■ Text segment
* * * * * * *

With “Days of Awe,” characters embark on a fictionalized journey that local residents may recognize as markers along state Route 29, from the Spa City through Schuylerville and across the Hudson River to Greenwich. Characters go apple-picking - “the orchard is ripe with families and children and bumblebees buzzing… they buy a bushel basket and head into the fields,” writes Homes - cross a Revolutionary War battlefield with rolling hills, and pause to refresh at a shop reminiscent of The Ice Cream in Greenwich – “the ice cream stand is set back from the road in the middle of nowhere… scoops are like a child’s fantasy of what an ice cream cone might be” – as well as at The Farmer’s Daughter, which is mentioned by name.

 

1,32,33- D awe 3.jpg“As she drives over the hills on a two‑lane country road, the sun is dropping low on the horizon. There are cows making their way home across fields and self‑serve farm stands with fresh eggs, tomatoes, and cut flowers, and free zucchini with every purchase. The sky is a glorious and deepening blue. It’s just past sunset when she pulls in to the tiny town. The raised wooden Star of David and the mezuzah are the only outward markers on the old narrow building... the synagogue is small and lost to time. There are about thirty people between her and the rabbi. ‘What is it to be a Jew?’ the rabbi is demanding of the group. ‘Has it changed over time?” – from “Days of Awe” 

While staying at Yaddo, Homes has also spent time at Temple Sinai on Broadway in Saratoga Springs with Rabbi Linda Motzkin and Rabbi Jonathan Rubenstein, who have served as co-rabbis since 1986 - the first rabbinic couple to share the sole rabbinic position in a synagogue.

Homes attended services, baked bread with Rabbi Jonathan and brought Yaddo residents to meet with Rabbi Linda, who talked with the group about her work writing a Torah Scroll. In “Days of Awe,” the rabbinic couple are noted as “very good friends, whose hearts have supported me” in the book’s acknowledgements, alongside local history writer and independent scholar Amy Godine, musicians Laurie Anderson and Rosanne Cash, and grateful nods to Yaddo President Elaina Richardson, and Candace Wait, among others.

* * * * * * *

Extracted data entries
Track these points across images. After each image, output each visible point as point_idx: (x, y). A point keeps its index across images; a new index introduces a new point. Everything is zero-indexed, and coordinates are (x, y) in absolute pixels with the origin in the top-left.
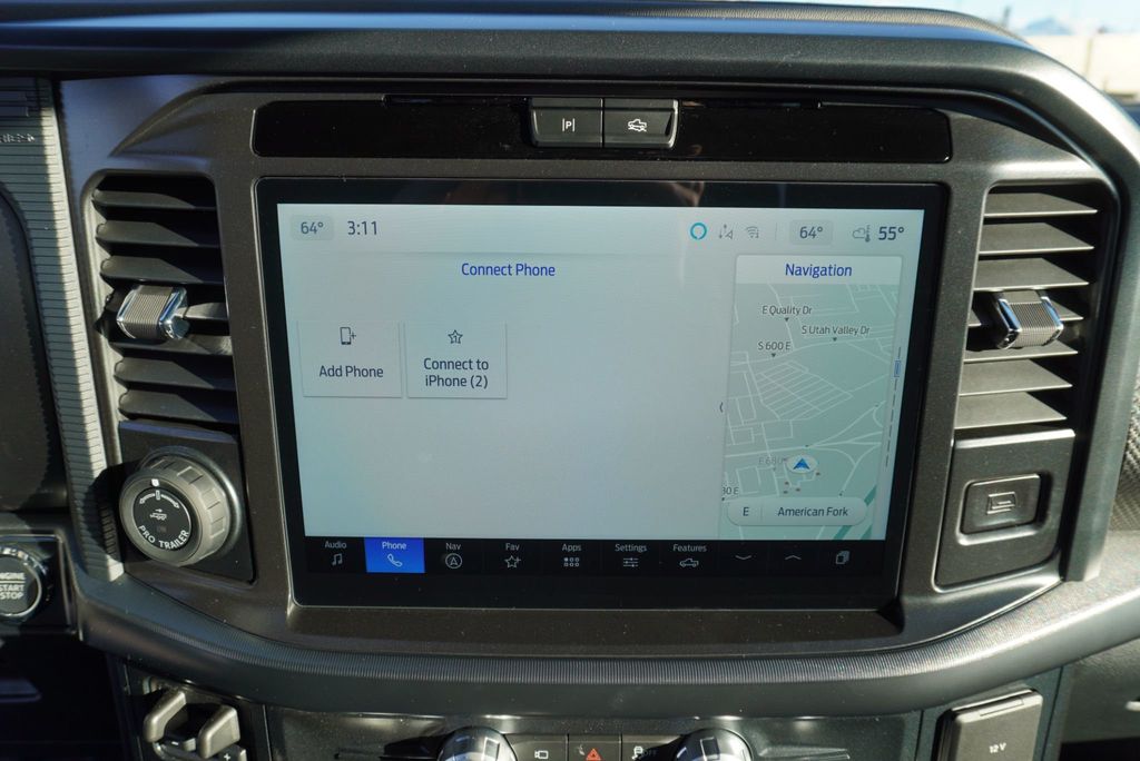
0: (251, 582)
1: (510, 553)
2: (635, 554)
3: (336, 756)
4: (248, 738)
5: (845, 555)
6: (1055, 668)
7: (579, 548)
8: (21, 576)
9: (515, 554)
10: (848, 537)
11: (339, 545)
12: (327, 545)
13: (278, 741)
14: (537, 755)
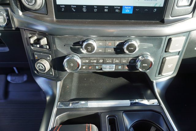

* * * * * * *

■ Work order A
Answer these questions about the article on "Days of Awe":
(i) Along which state route do the places on the characters' journey lie?
(ii) Since what year have Rabbi Linda Motzkin and Rabbi Jonathan Rubenstein served as co-rabbis?
(iii) What did Rabbi Linda talk about with the group of Yaddo residents?
■ Work order B
Carry on the article on "Days of Awe" from the point where it stops.

■ Response A
(i) State Route 29.
(ii) 1986.
(iii) Her work writing a Torah Scroll.

■ Response B
“I did move the synagogue out of Saratoga and to somewhere around Schuylerville,” explains Homes. “It’s what I do in my imagination. That’s what fiction writers do.”

The difference between writing short stories, such as what appear in the new collection “Days of Awe,” and the longer novel form – which comprises the majority of her literary canon – comes down to the sustainability of the story over the long term, Homes says.

“Some stories wouldn’t be sustainable in a novel, so that’s one of the ways you sort-of know. Whether it’s the tone, or the intonation of the story, whether you know what’s going to happen in it. I think they function differently. Stories have a specific compression to them in a sense that something’s already happened by the time the reader gets to the story. So, there’s a lot of history, filling-in in a story. In a novel, I think there’s a much more leisurely unfolding.”

Readers of Homes’ books will be interested to learn that one of her most memorable characters – a teenage girl named Chunky who first appeared in 1989, re-appears in “Days of Awe.”

“Chunky sort of appears in the second book of stories, in a story called ‘Raft in Water, Floating,’ and then she appears in the new book. There are two very big stories in the book called ‘Hello Everybody,’ and ‘She Got Away.’ What’s fascinating to me with Chunky, (who first appeared) 30 years ago, is that it’s really taken this long from being a 13-year-old or so in the backyard to now being a freshman or sophomore in college. And oddly those stories are part of an opera I’m writing now that will open in New York, maybe next June. I’ve never written a libretto before, so this will be the first and it’s based on those stories.”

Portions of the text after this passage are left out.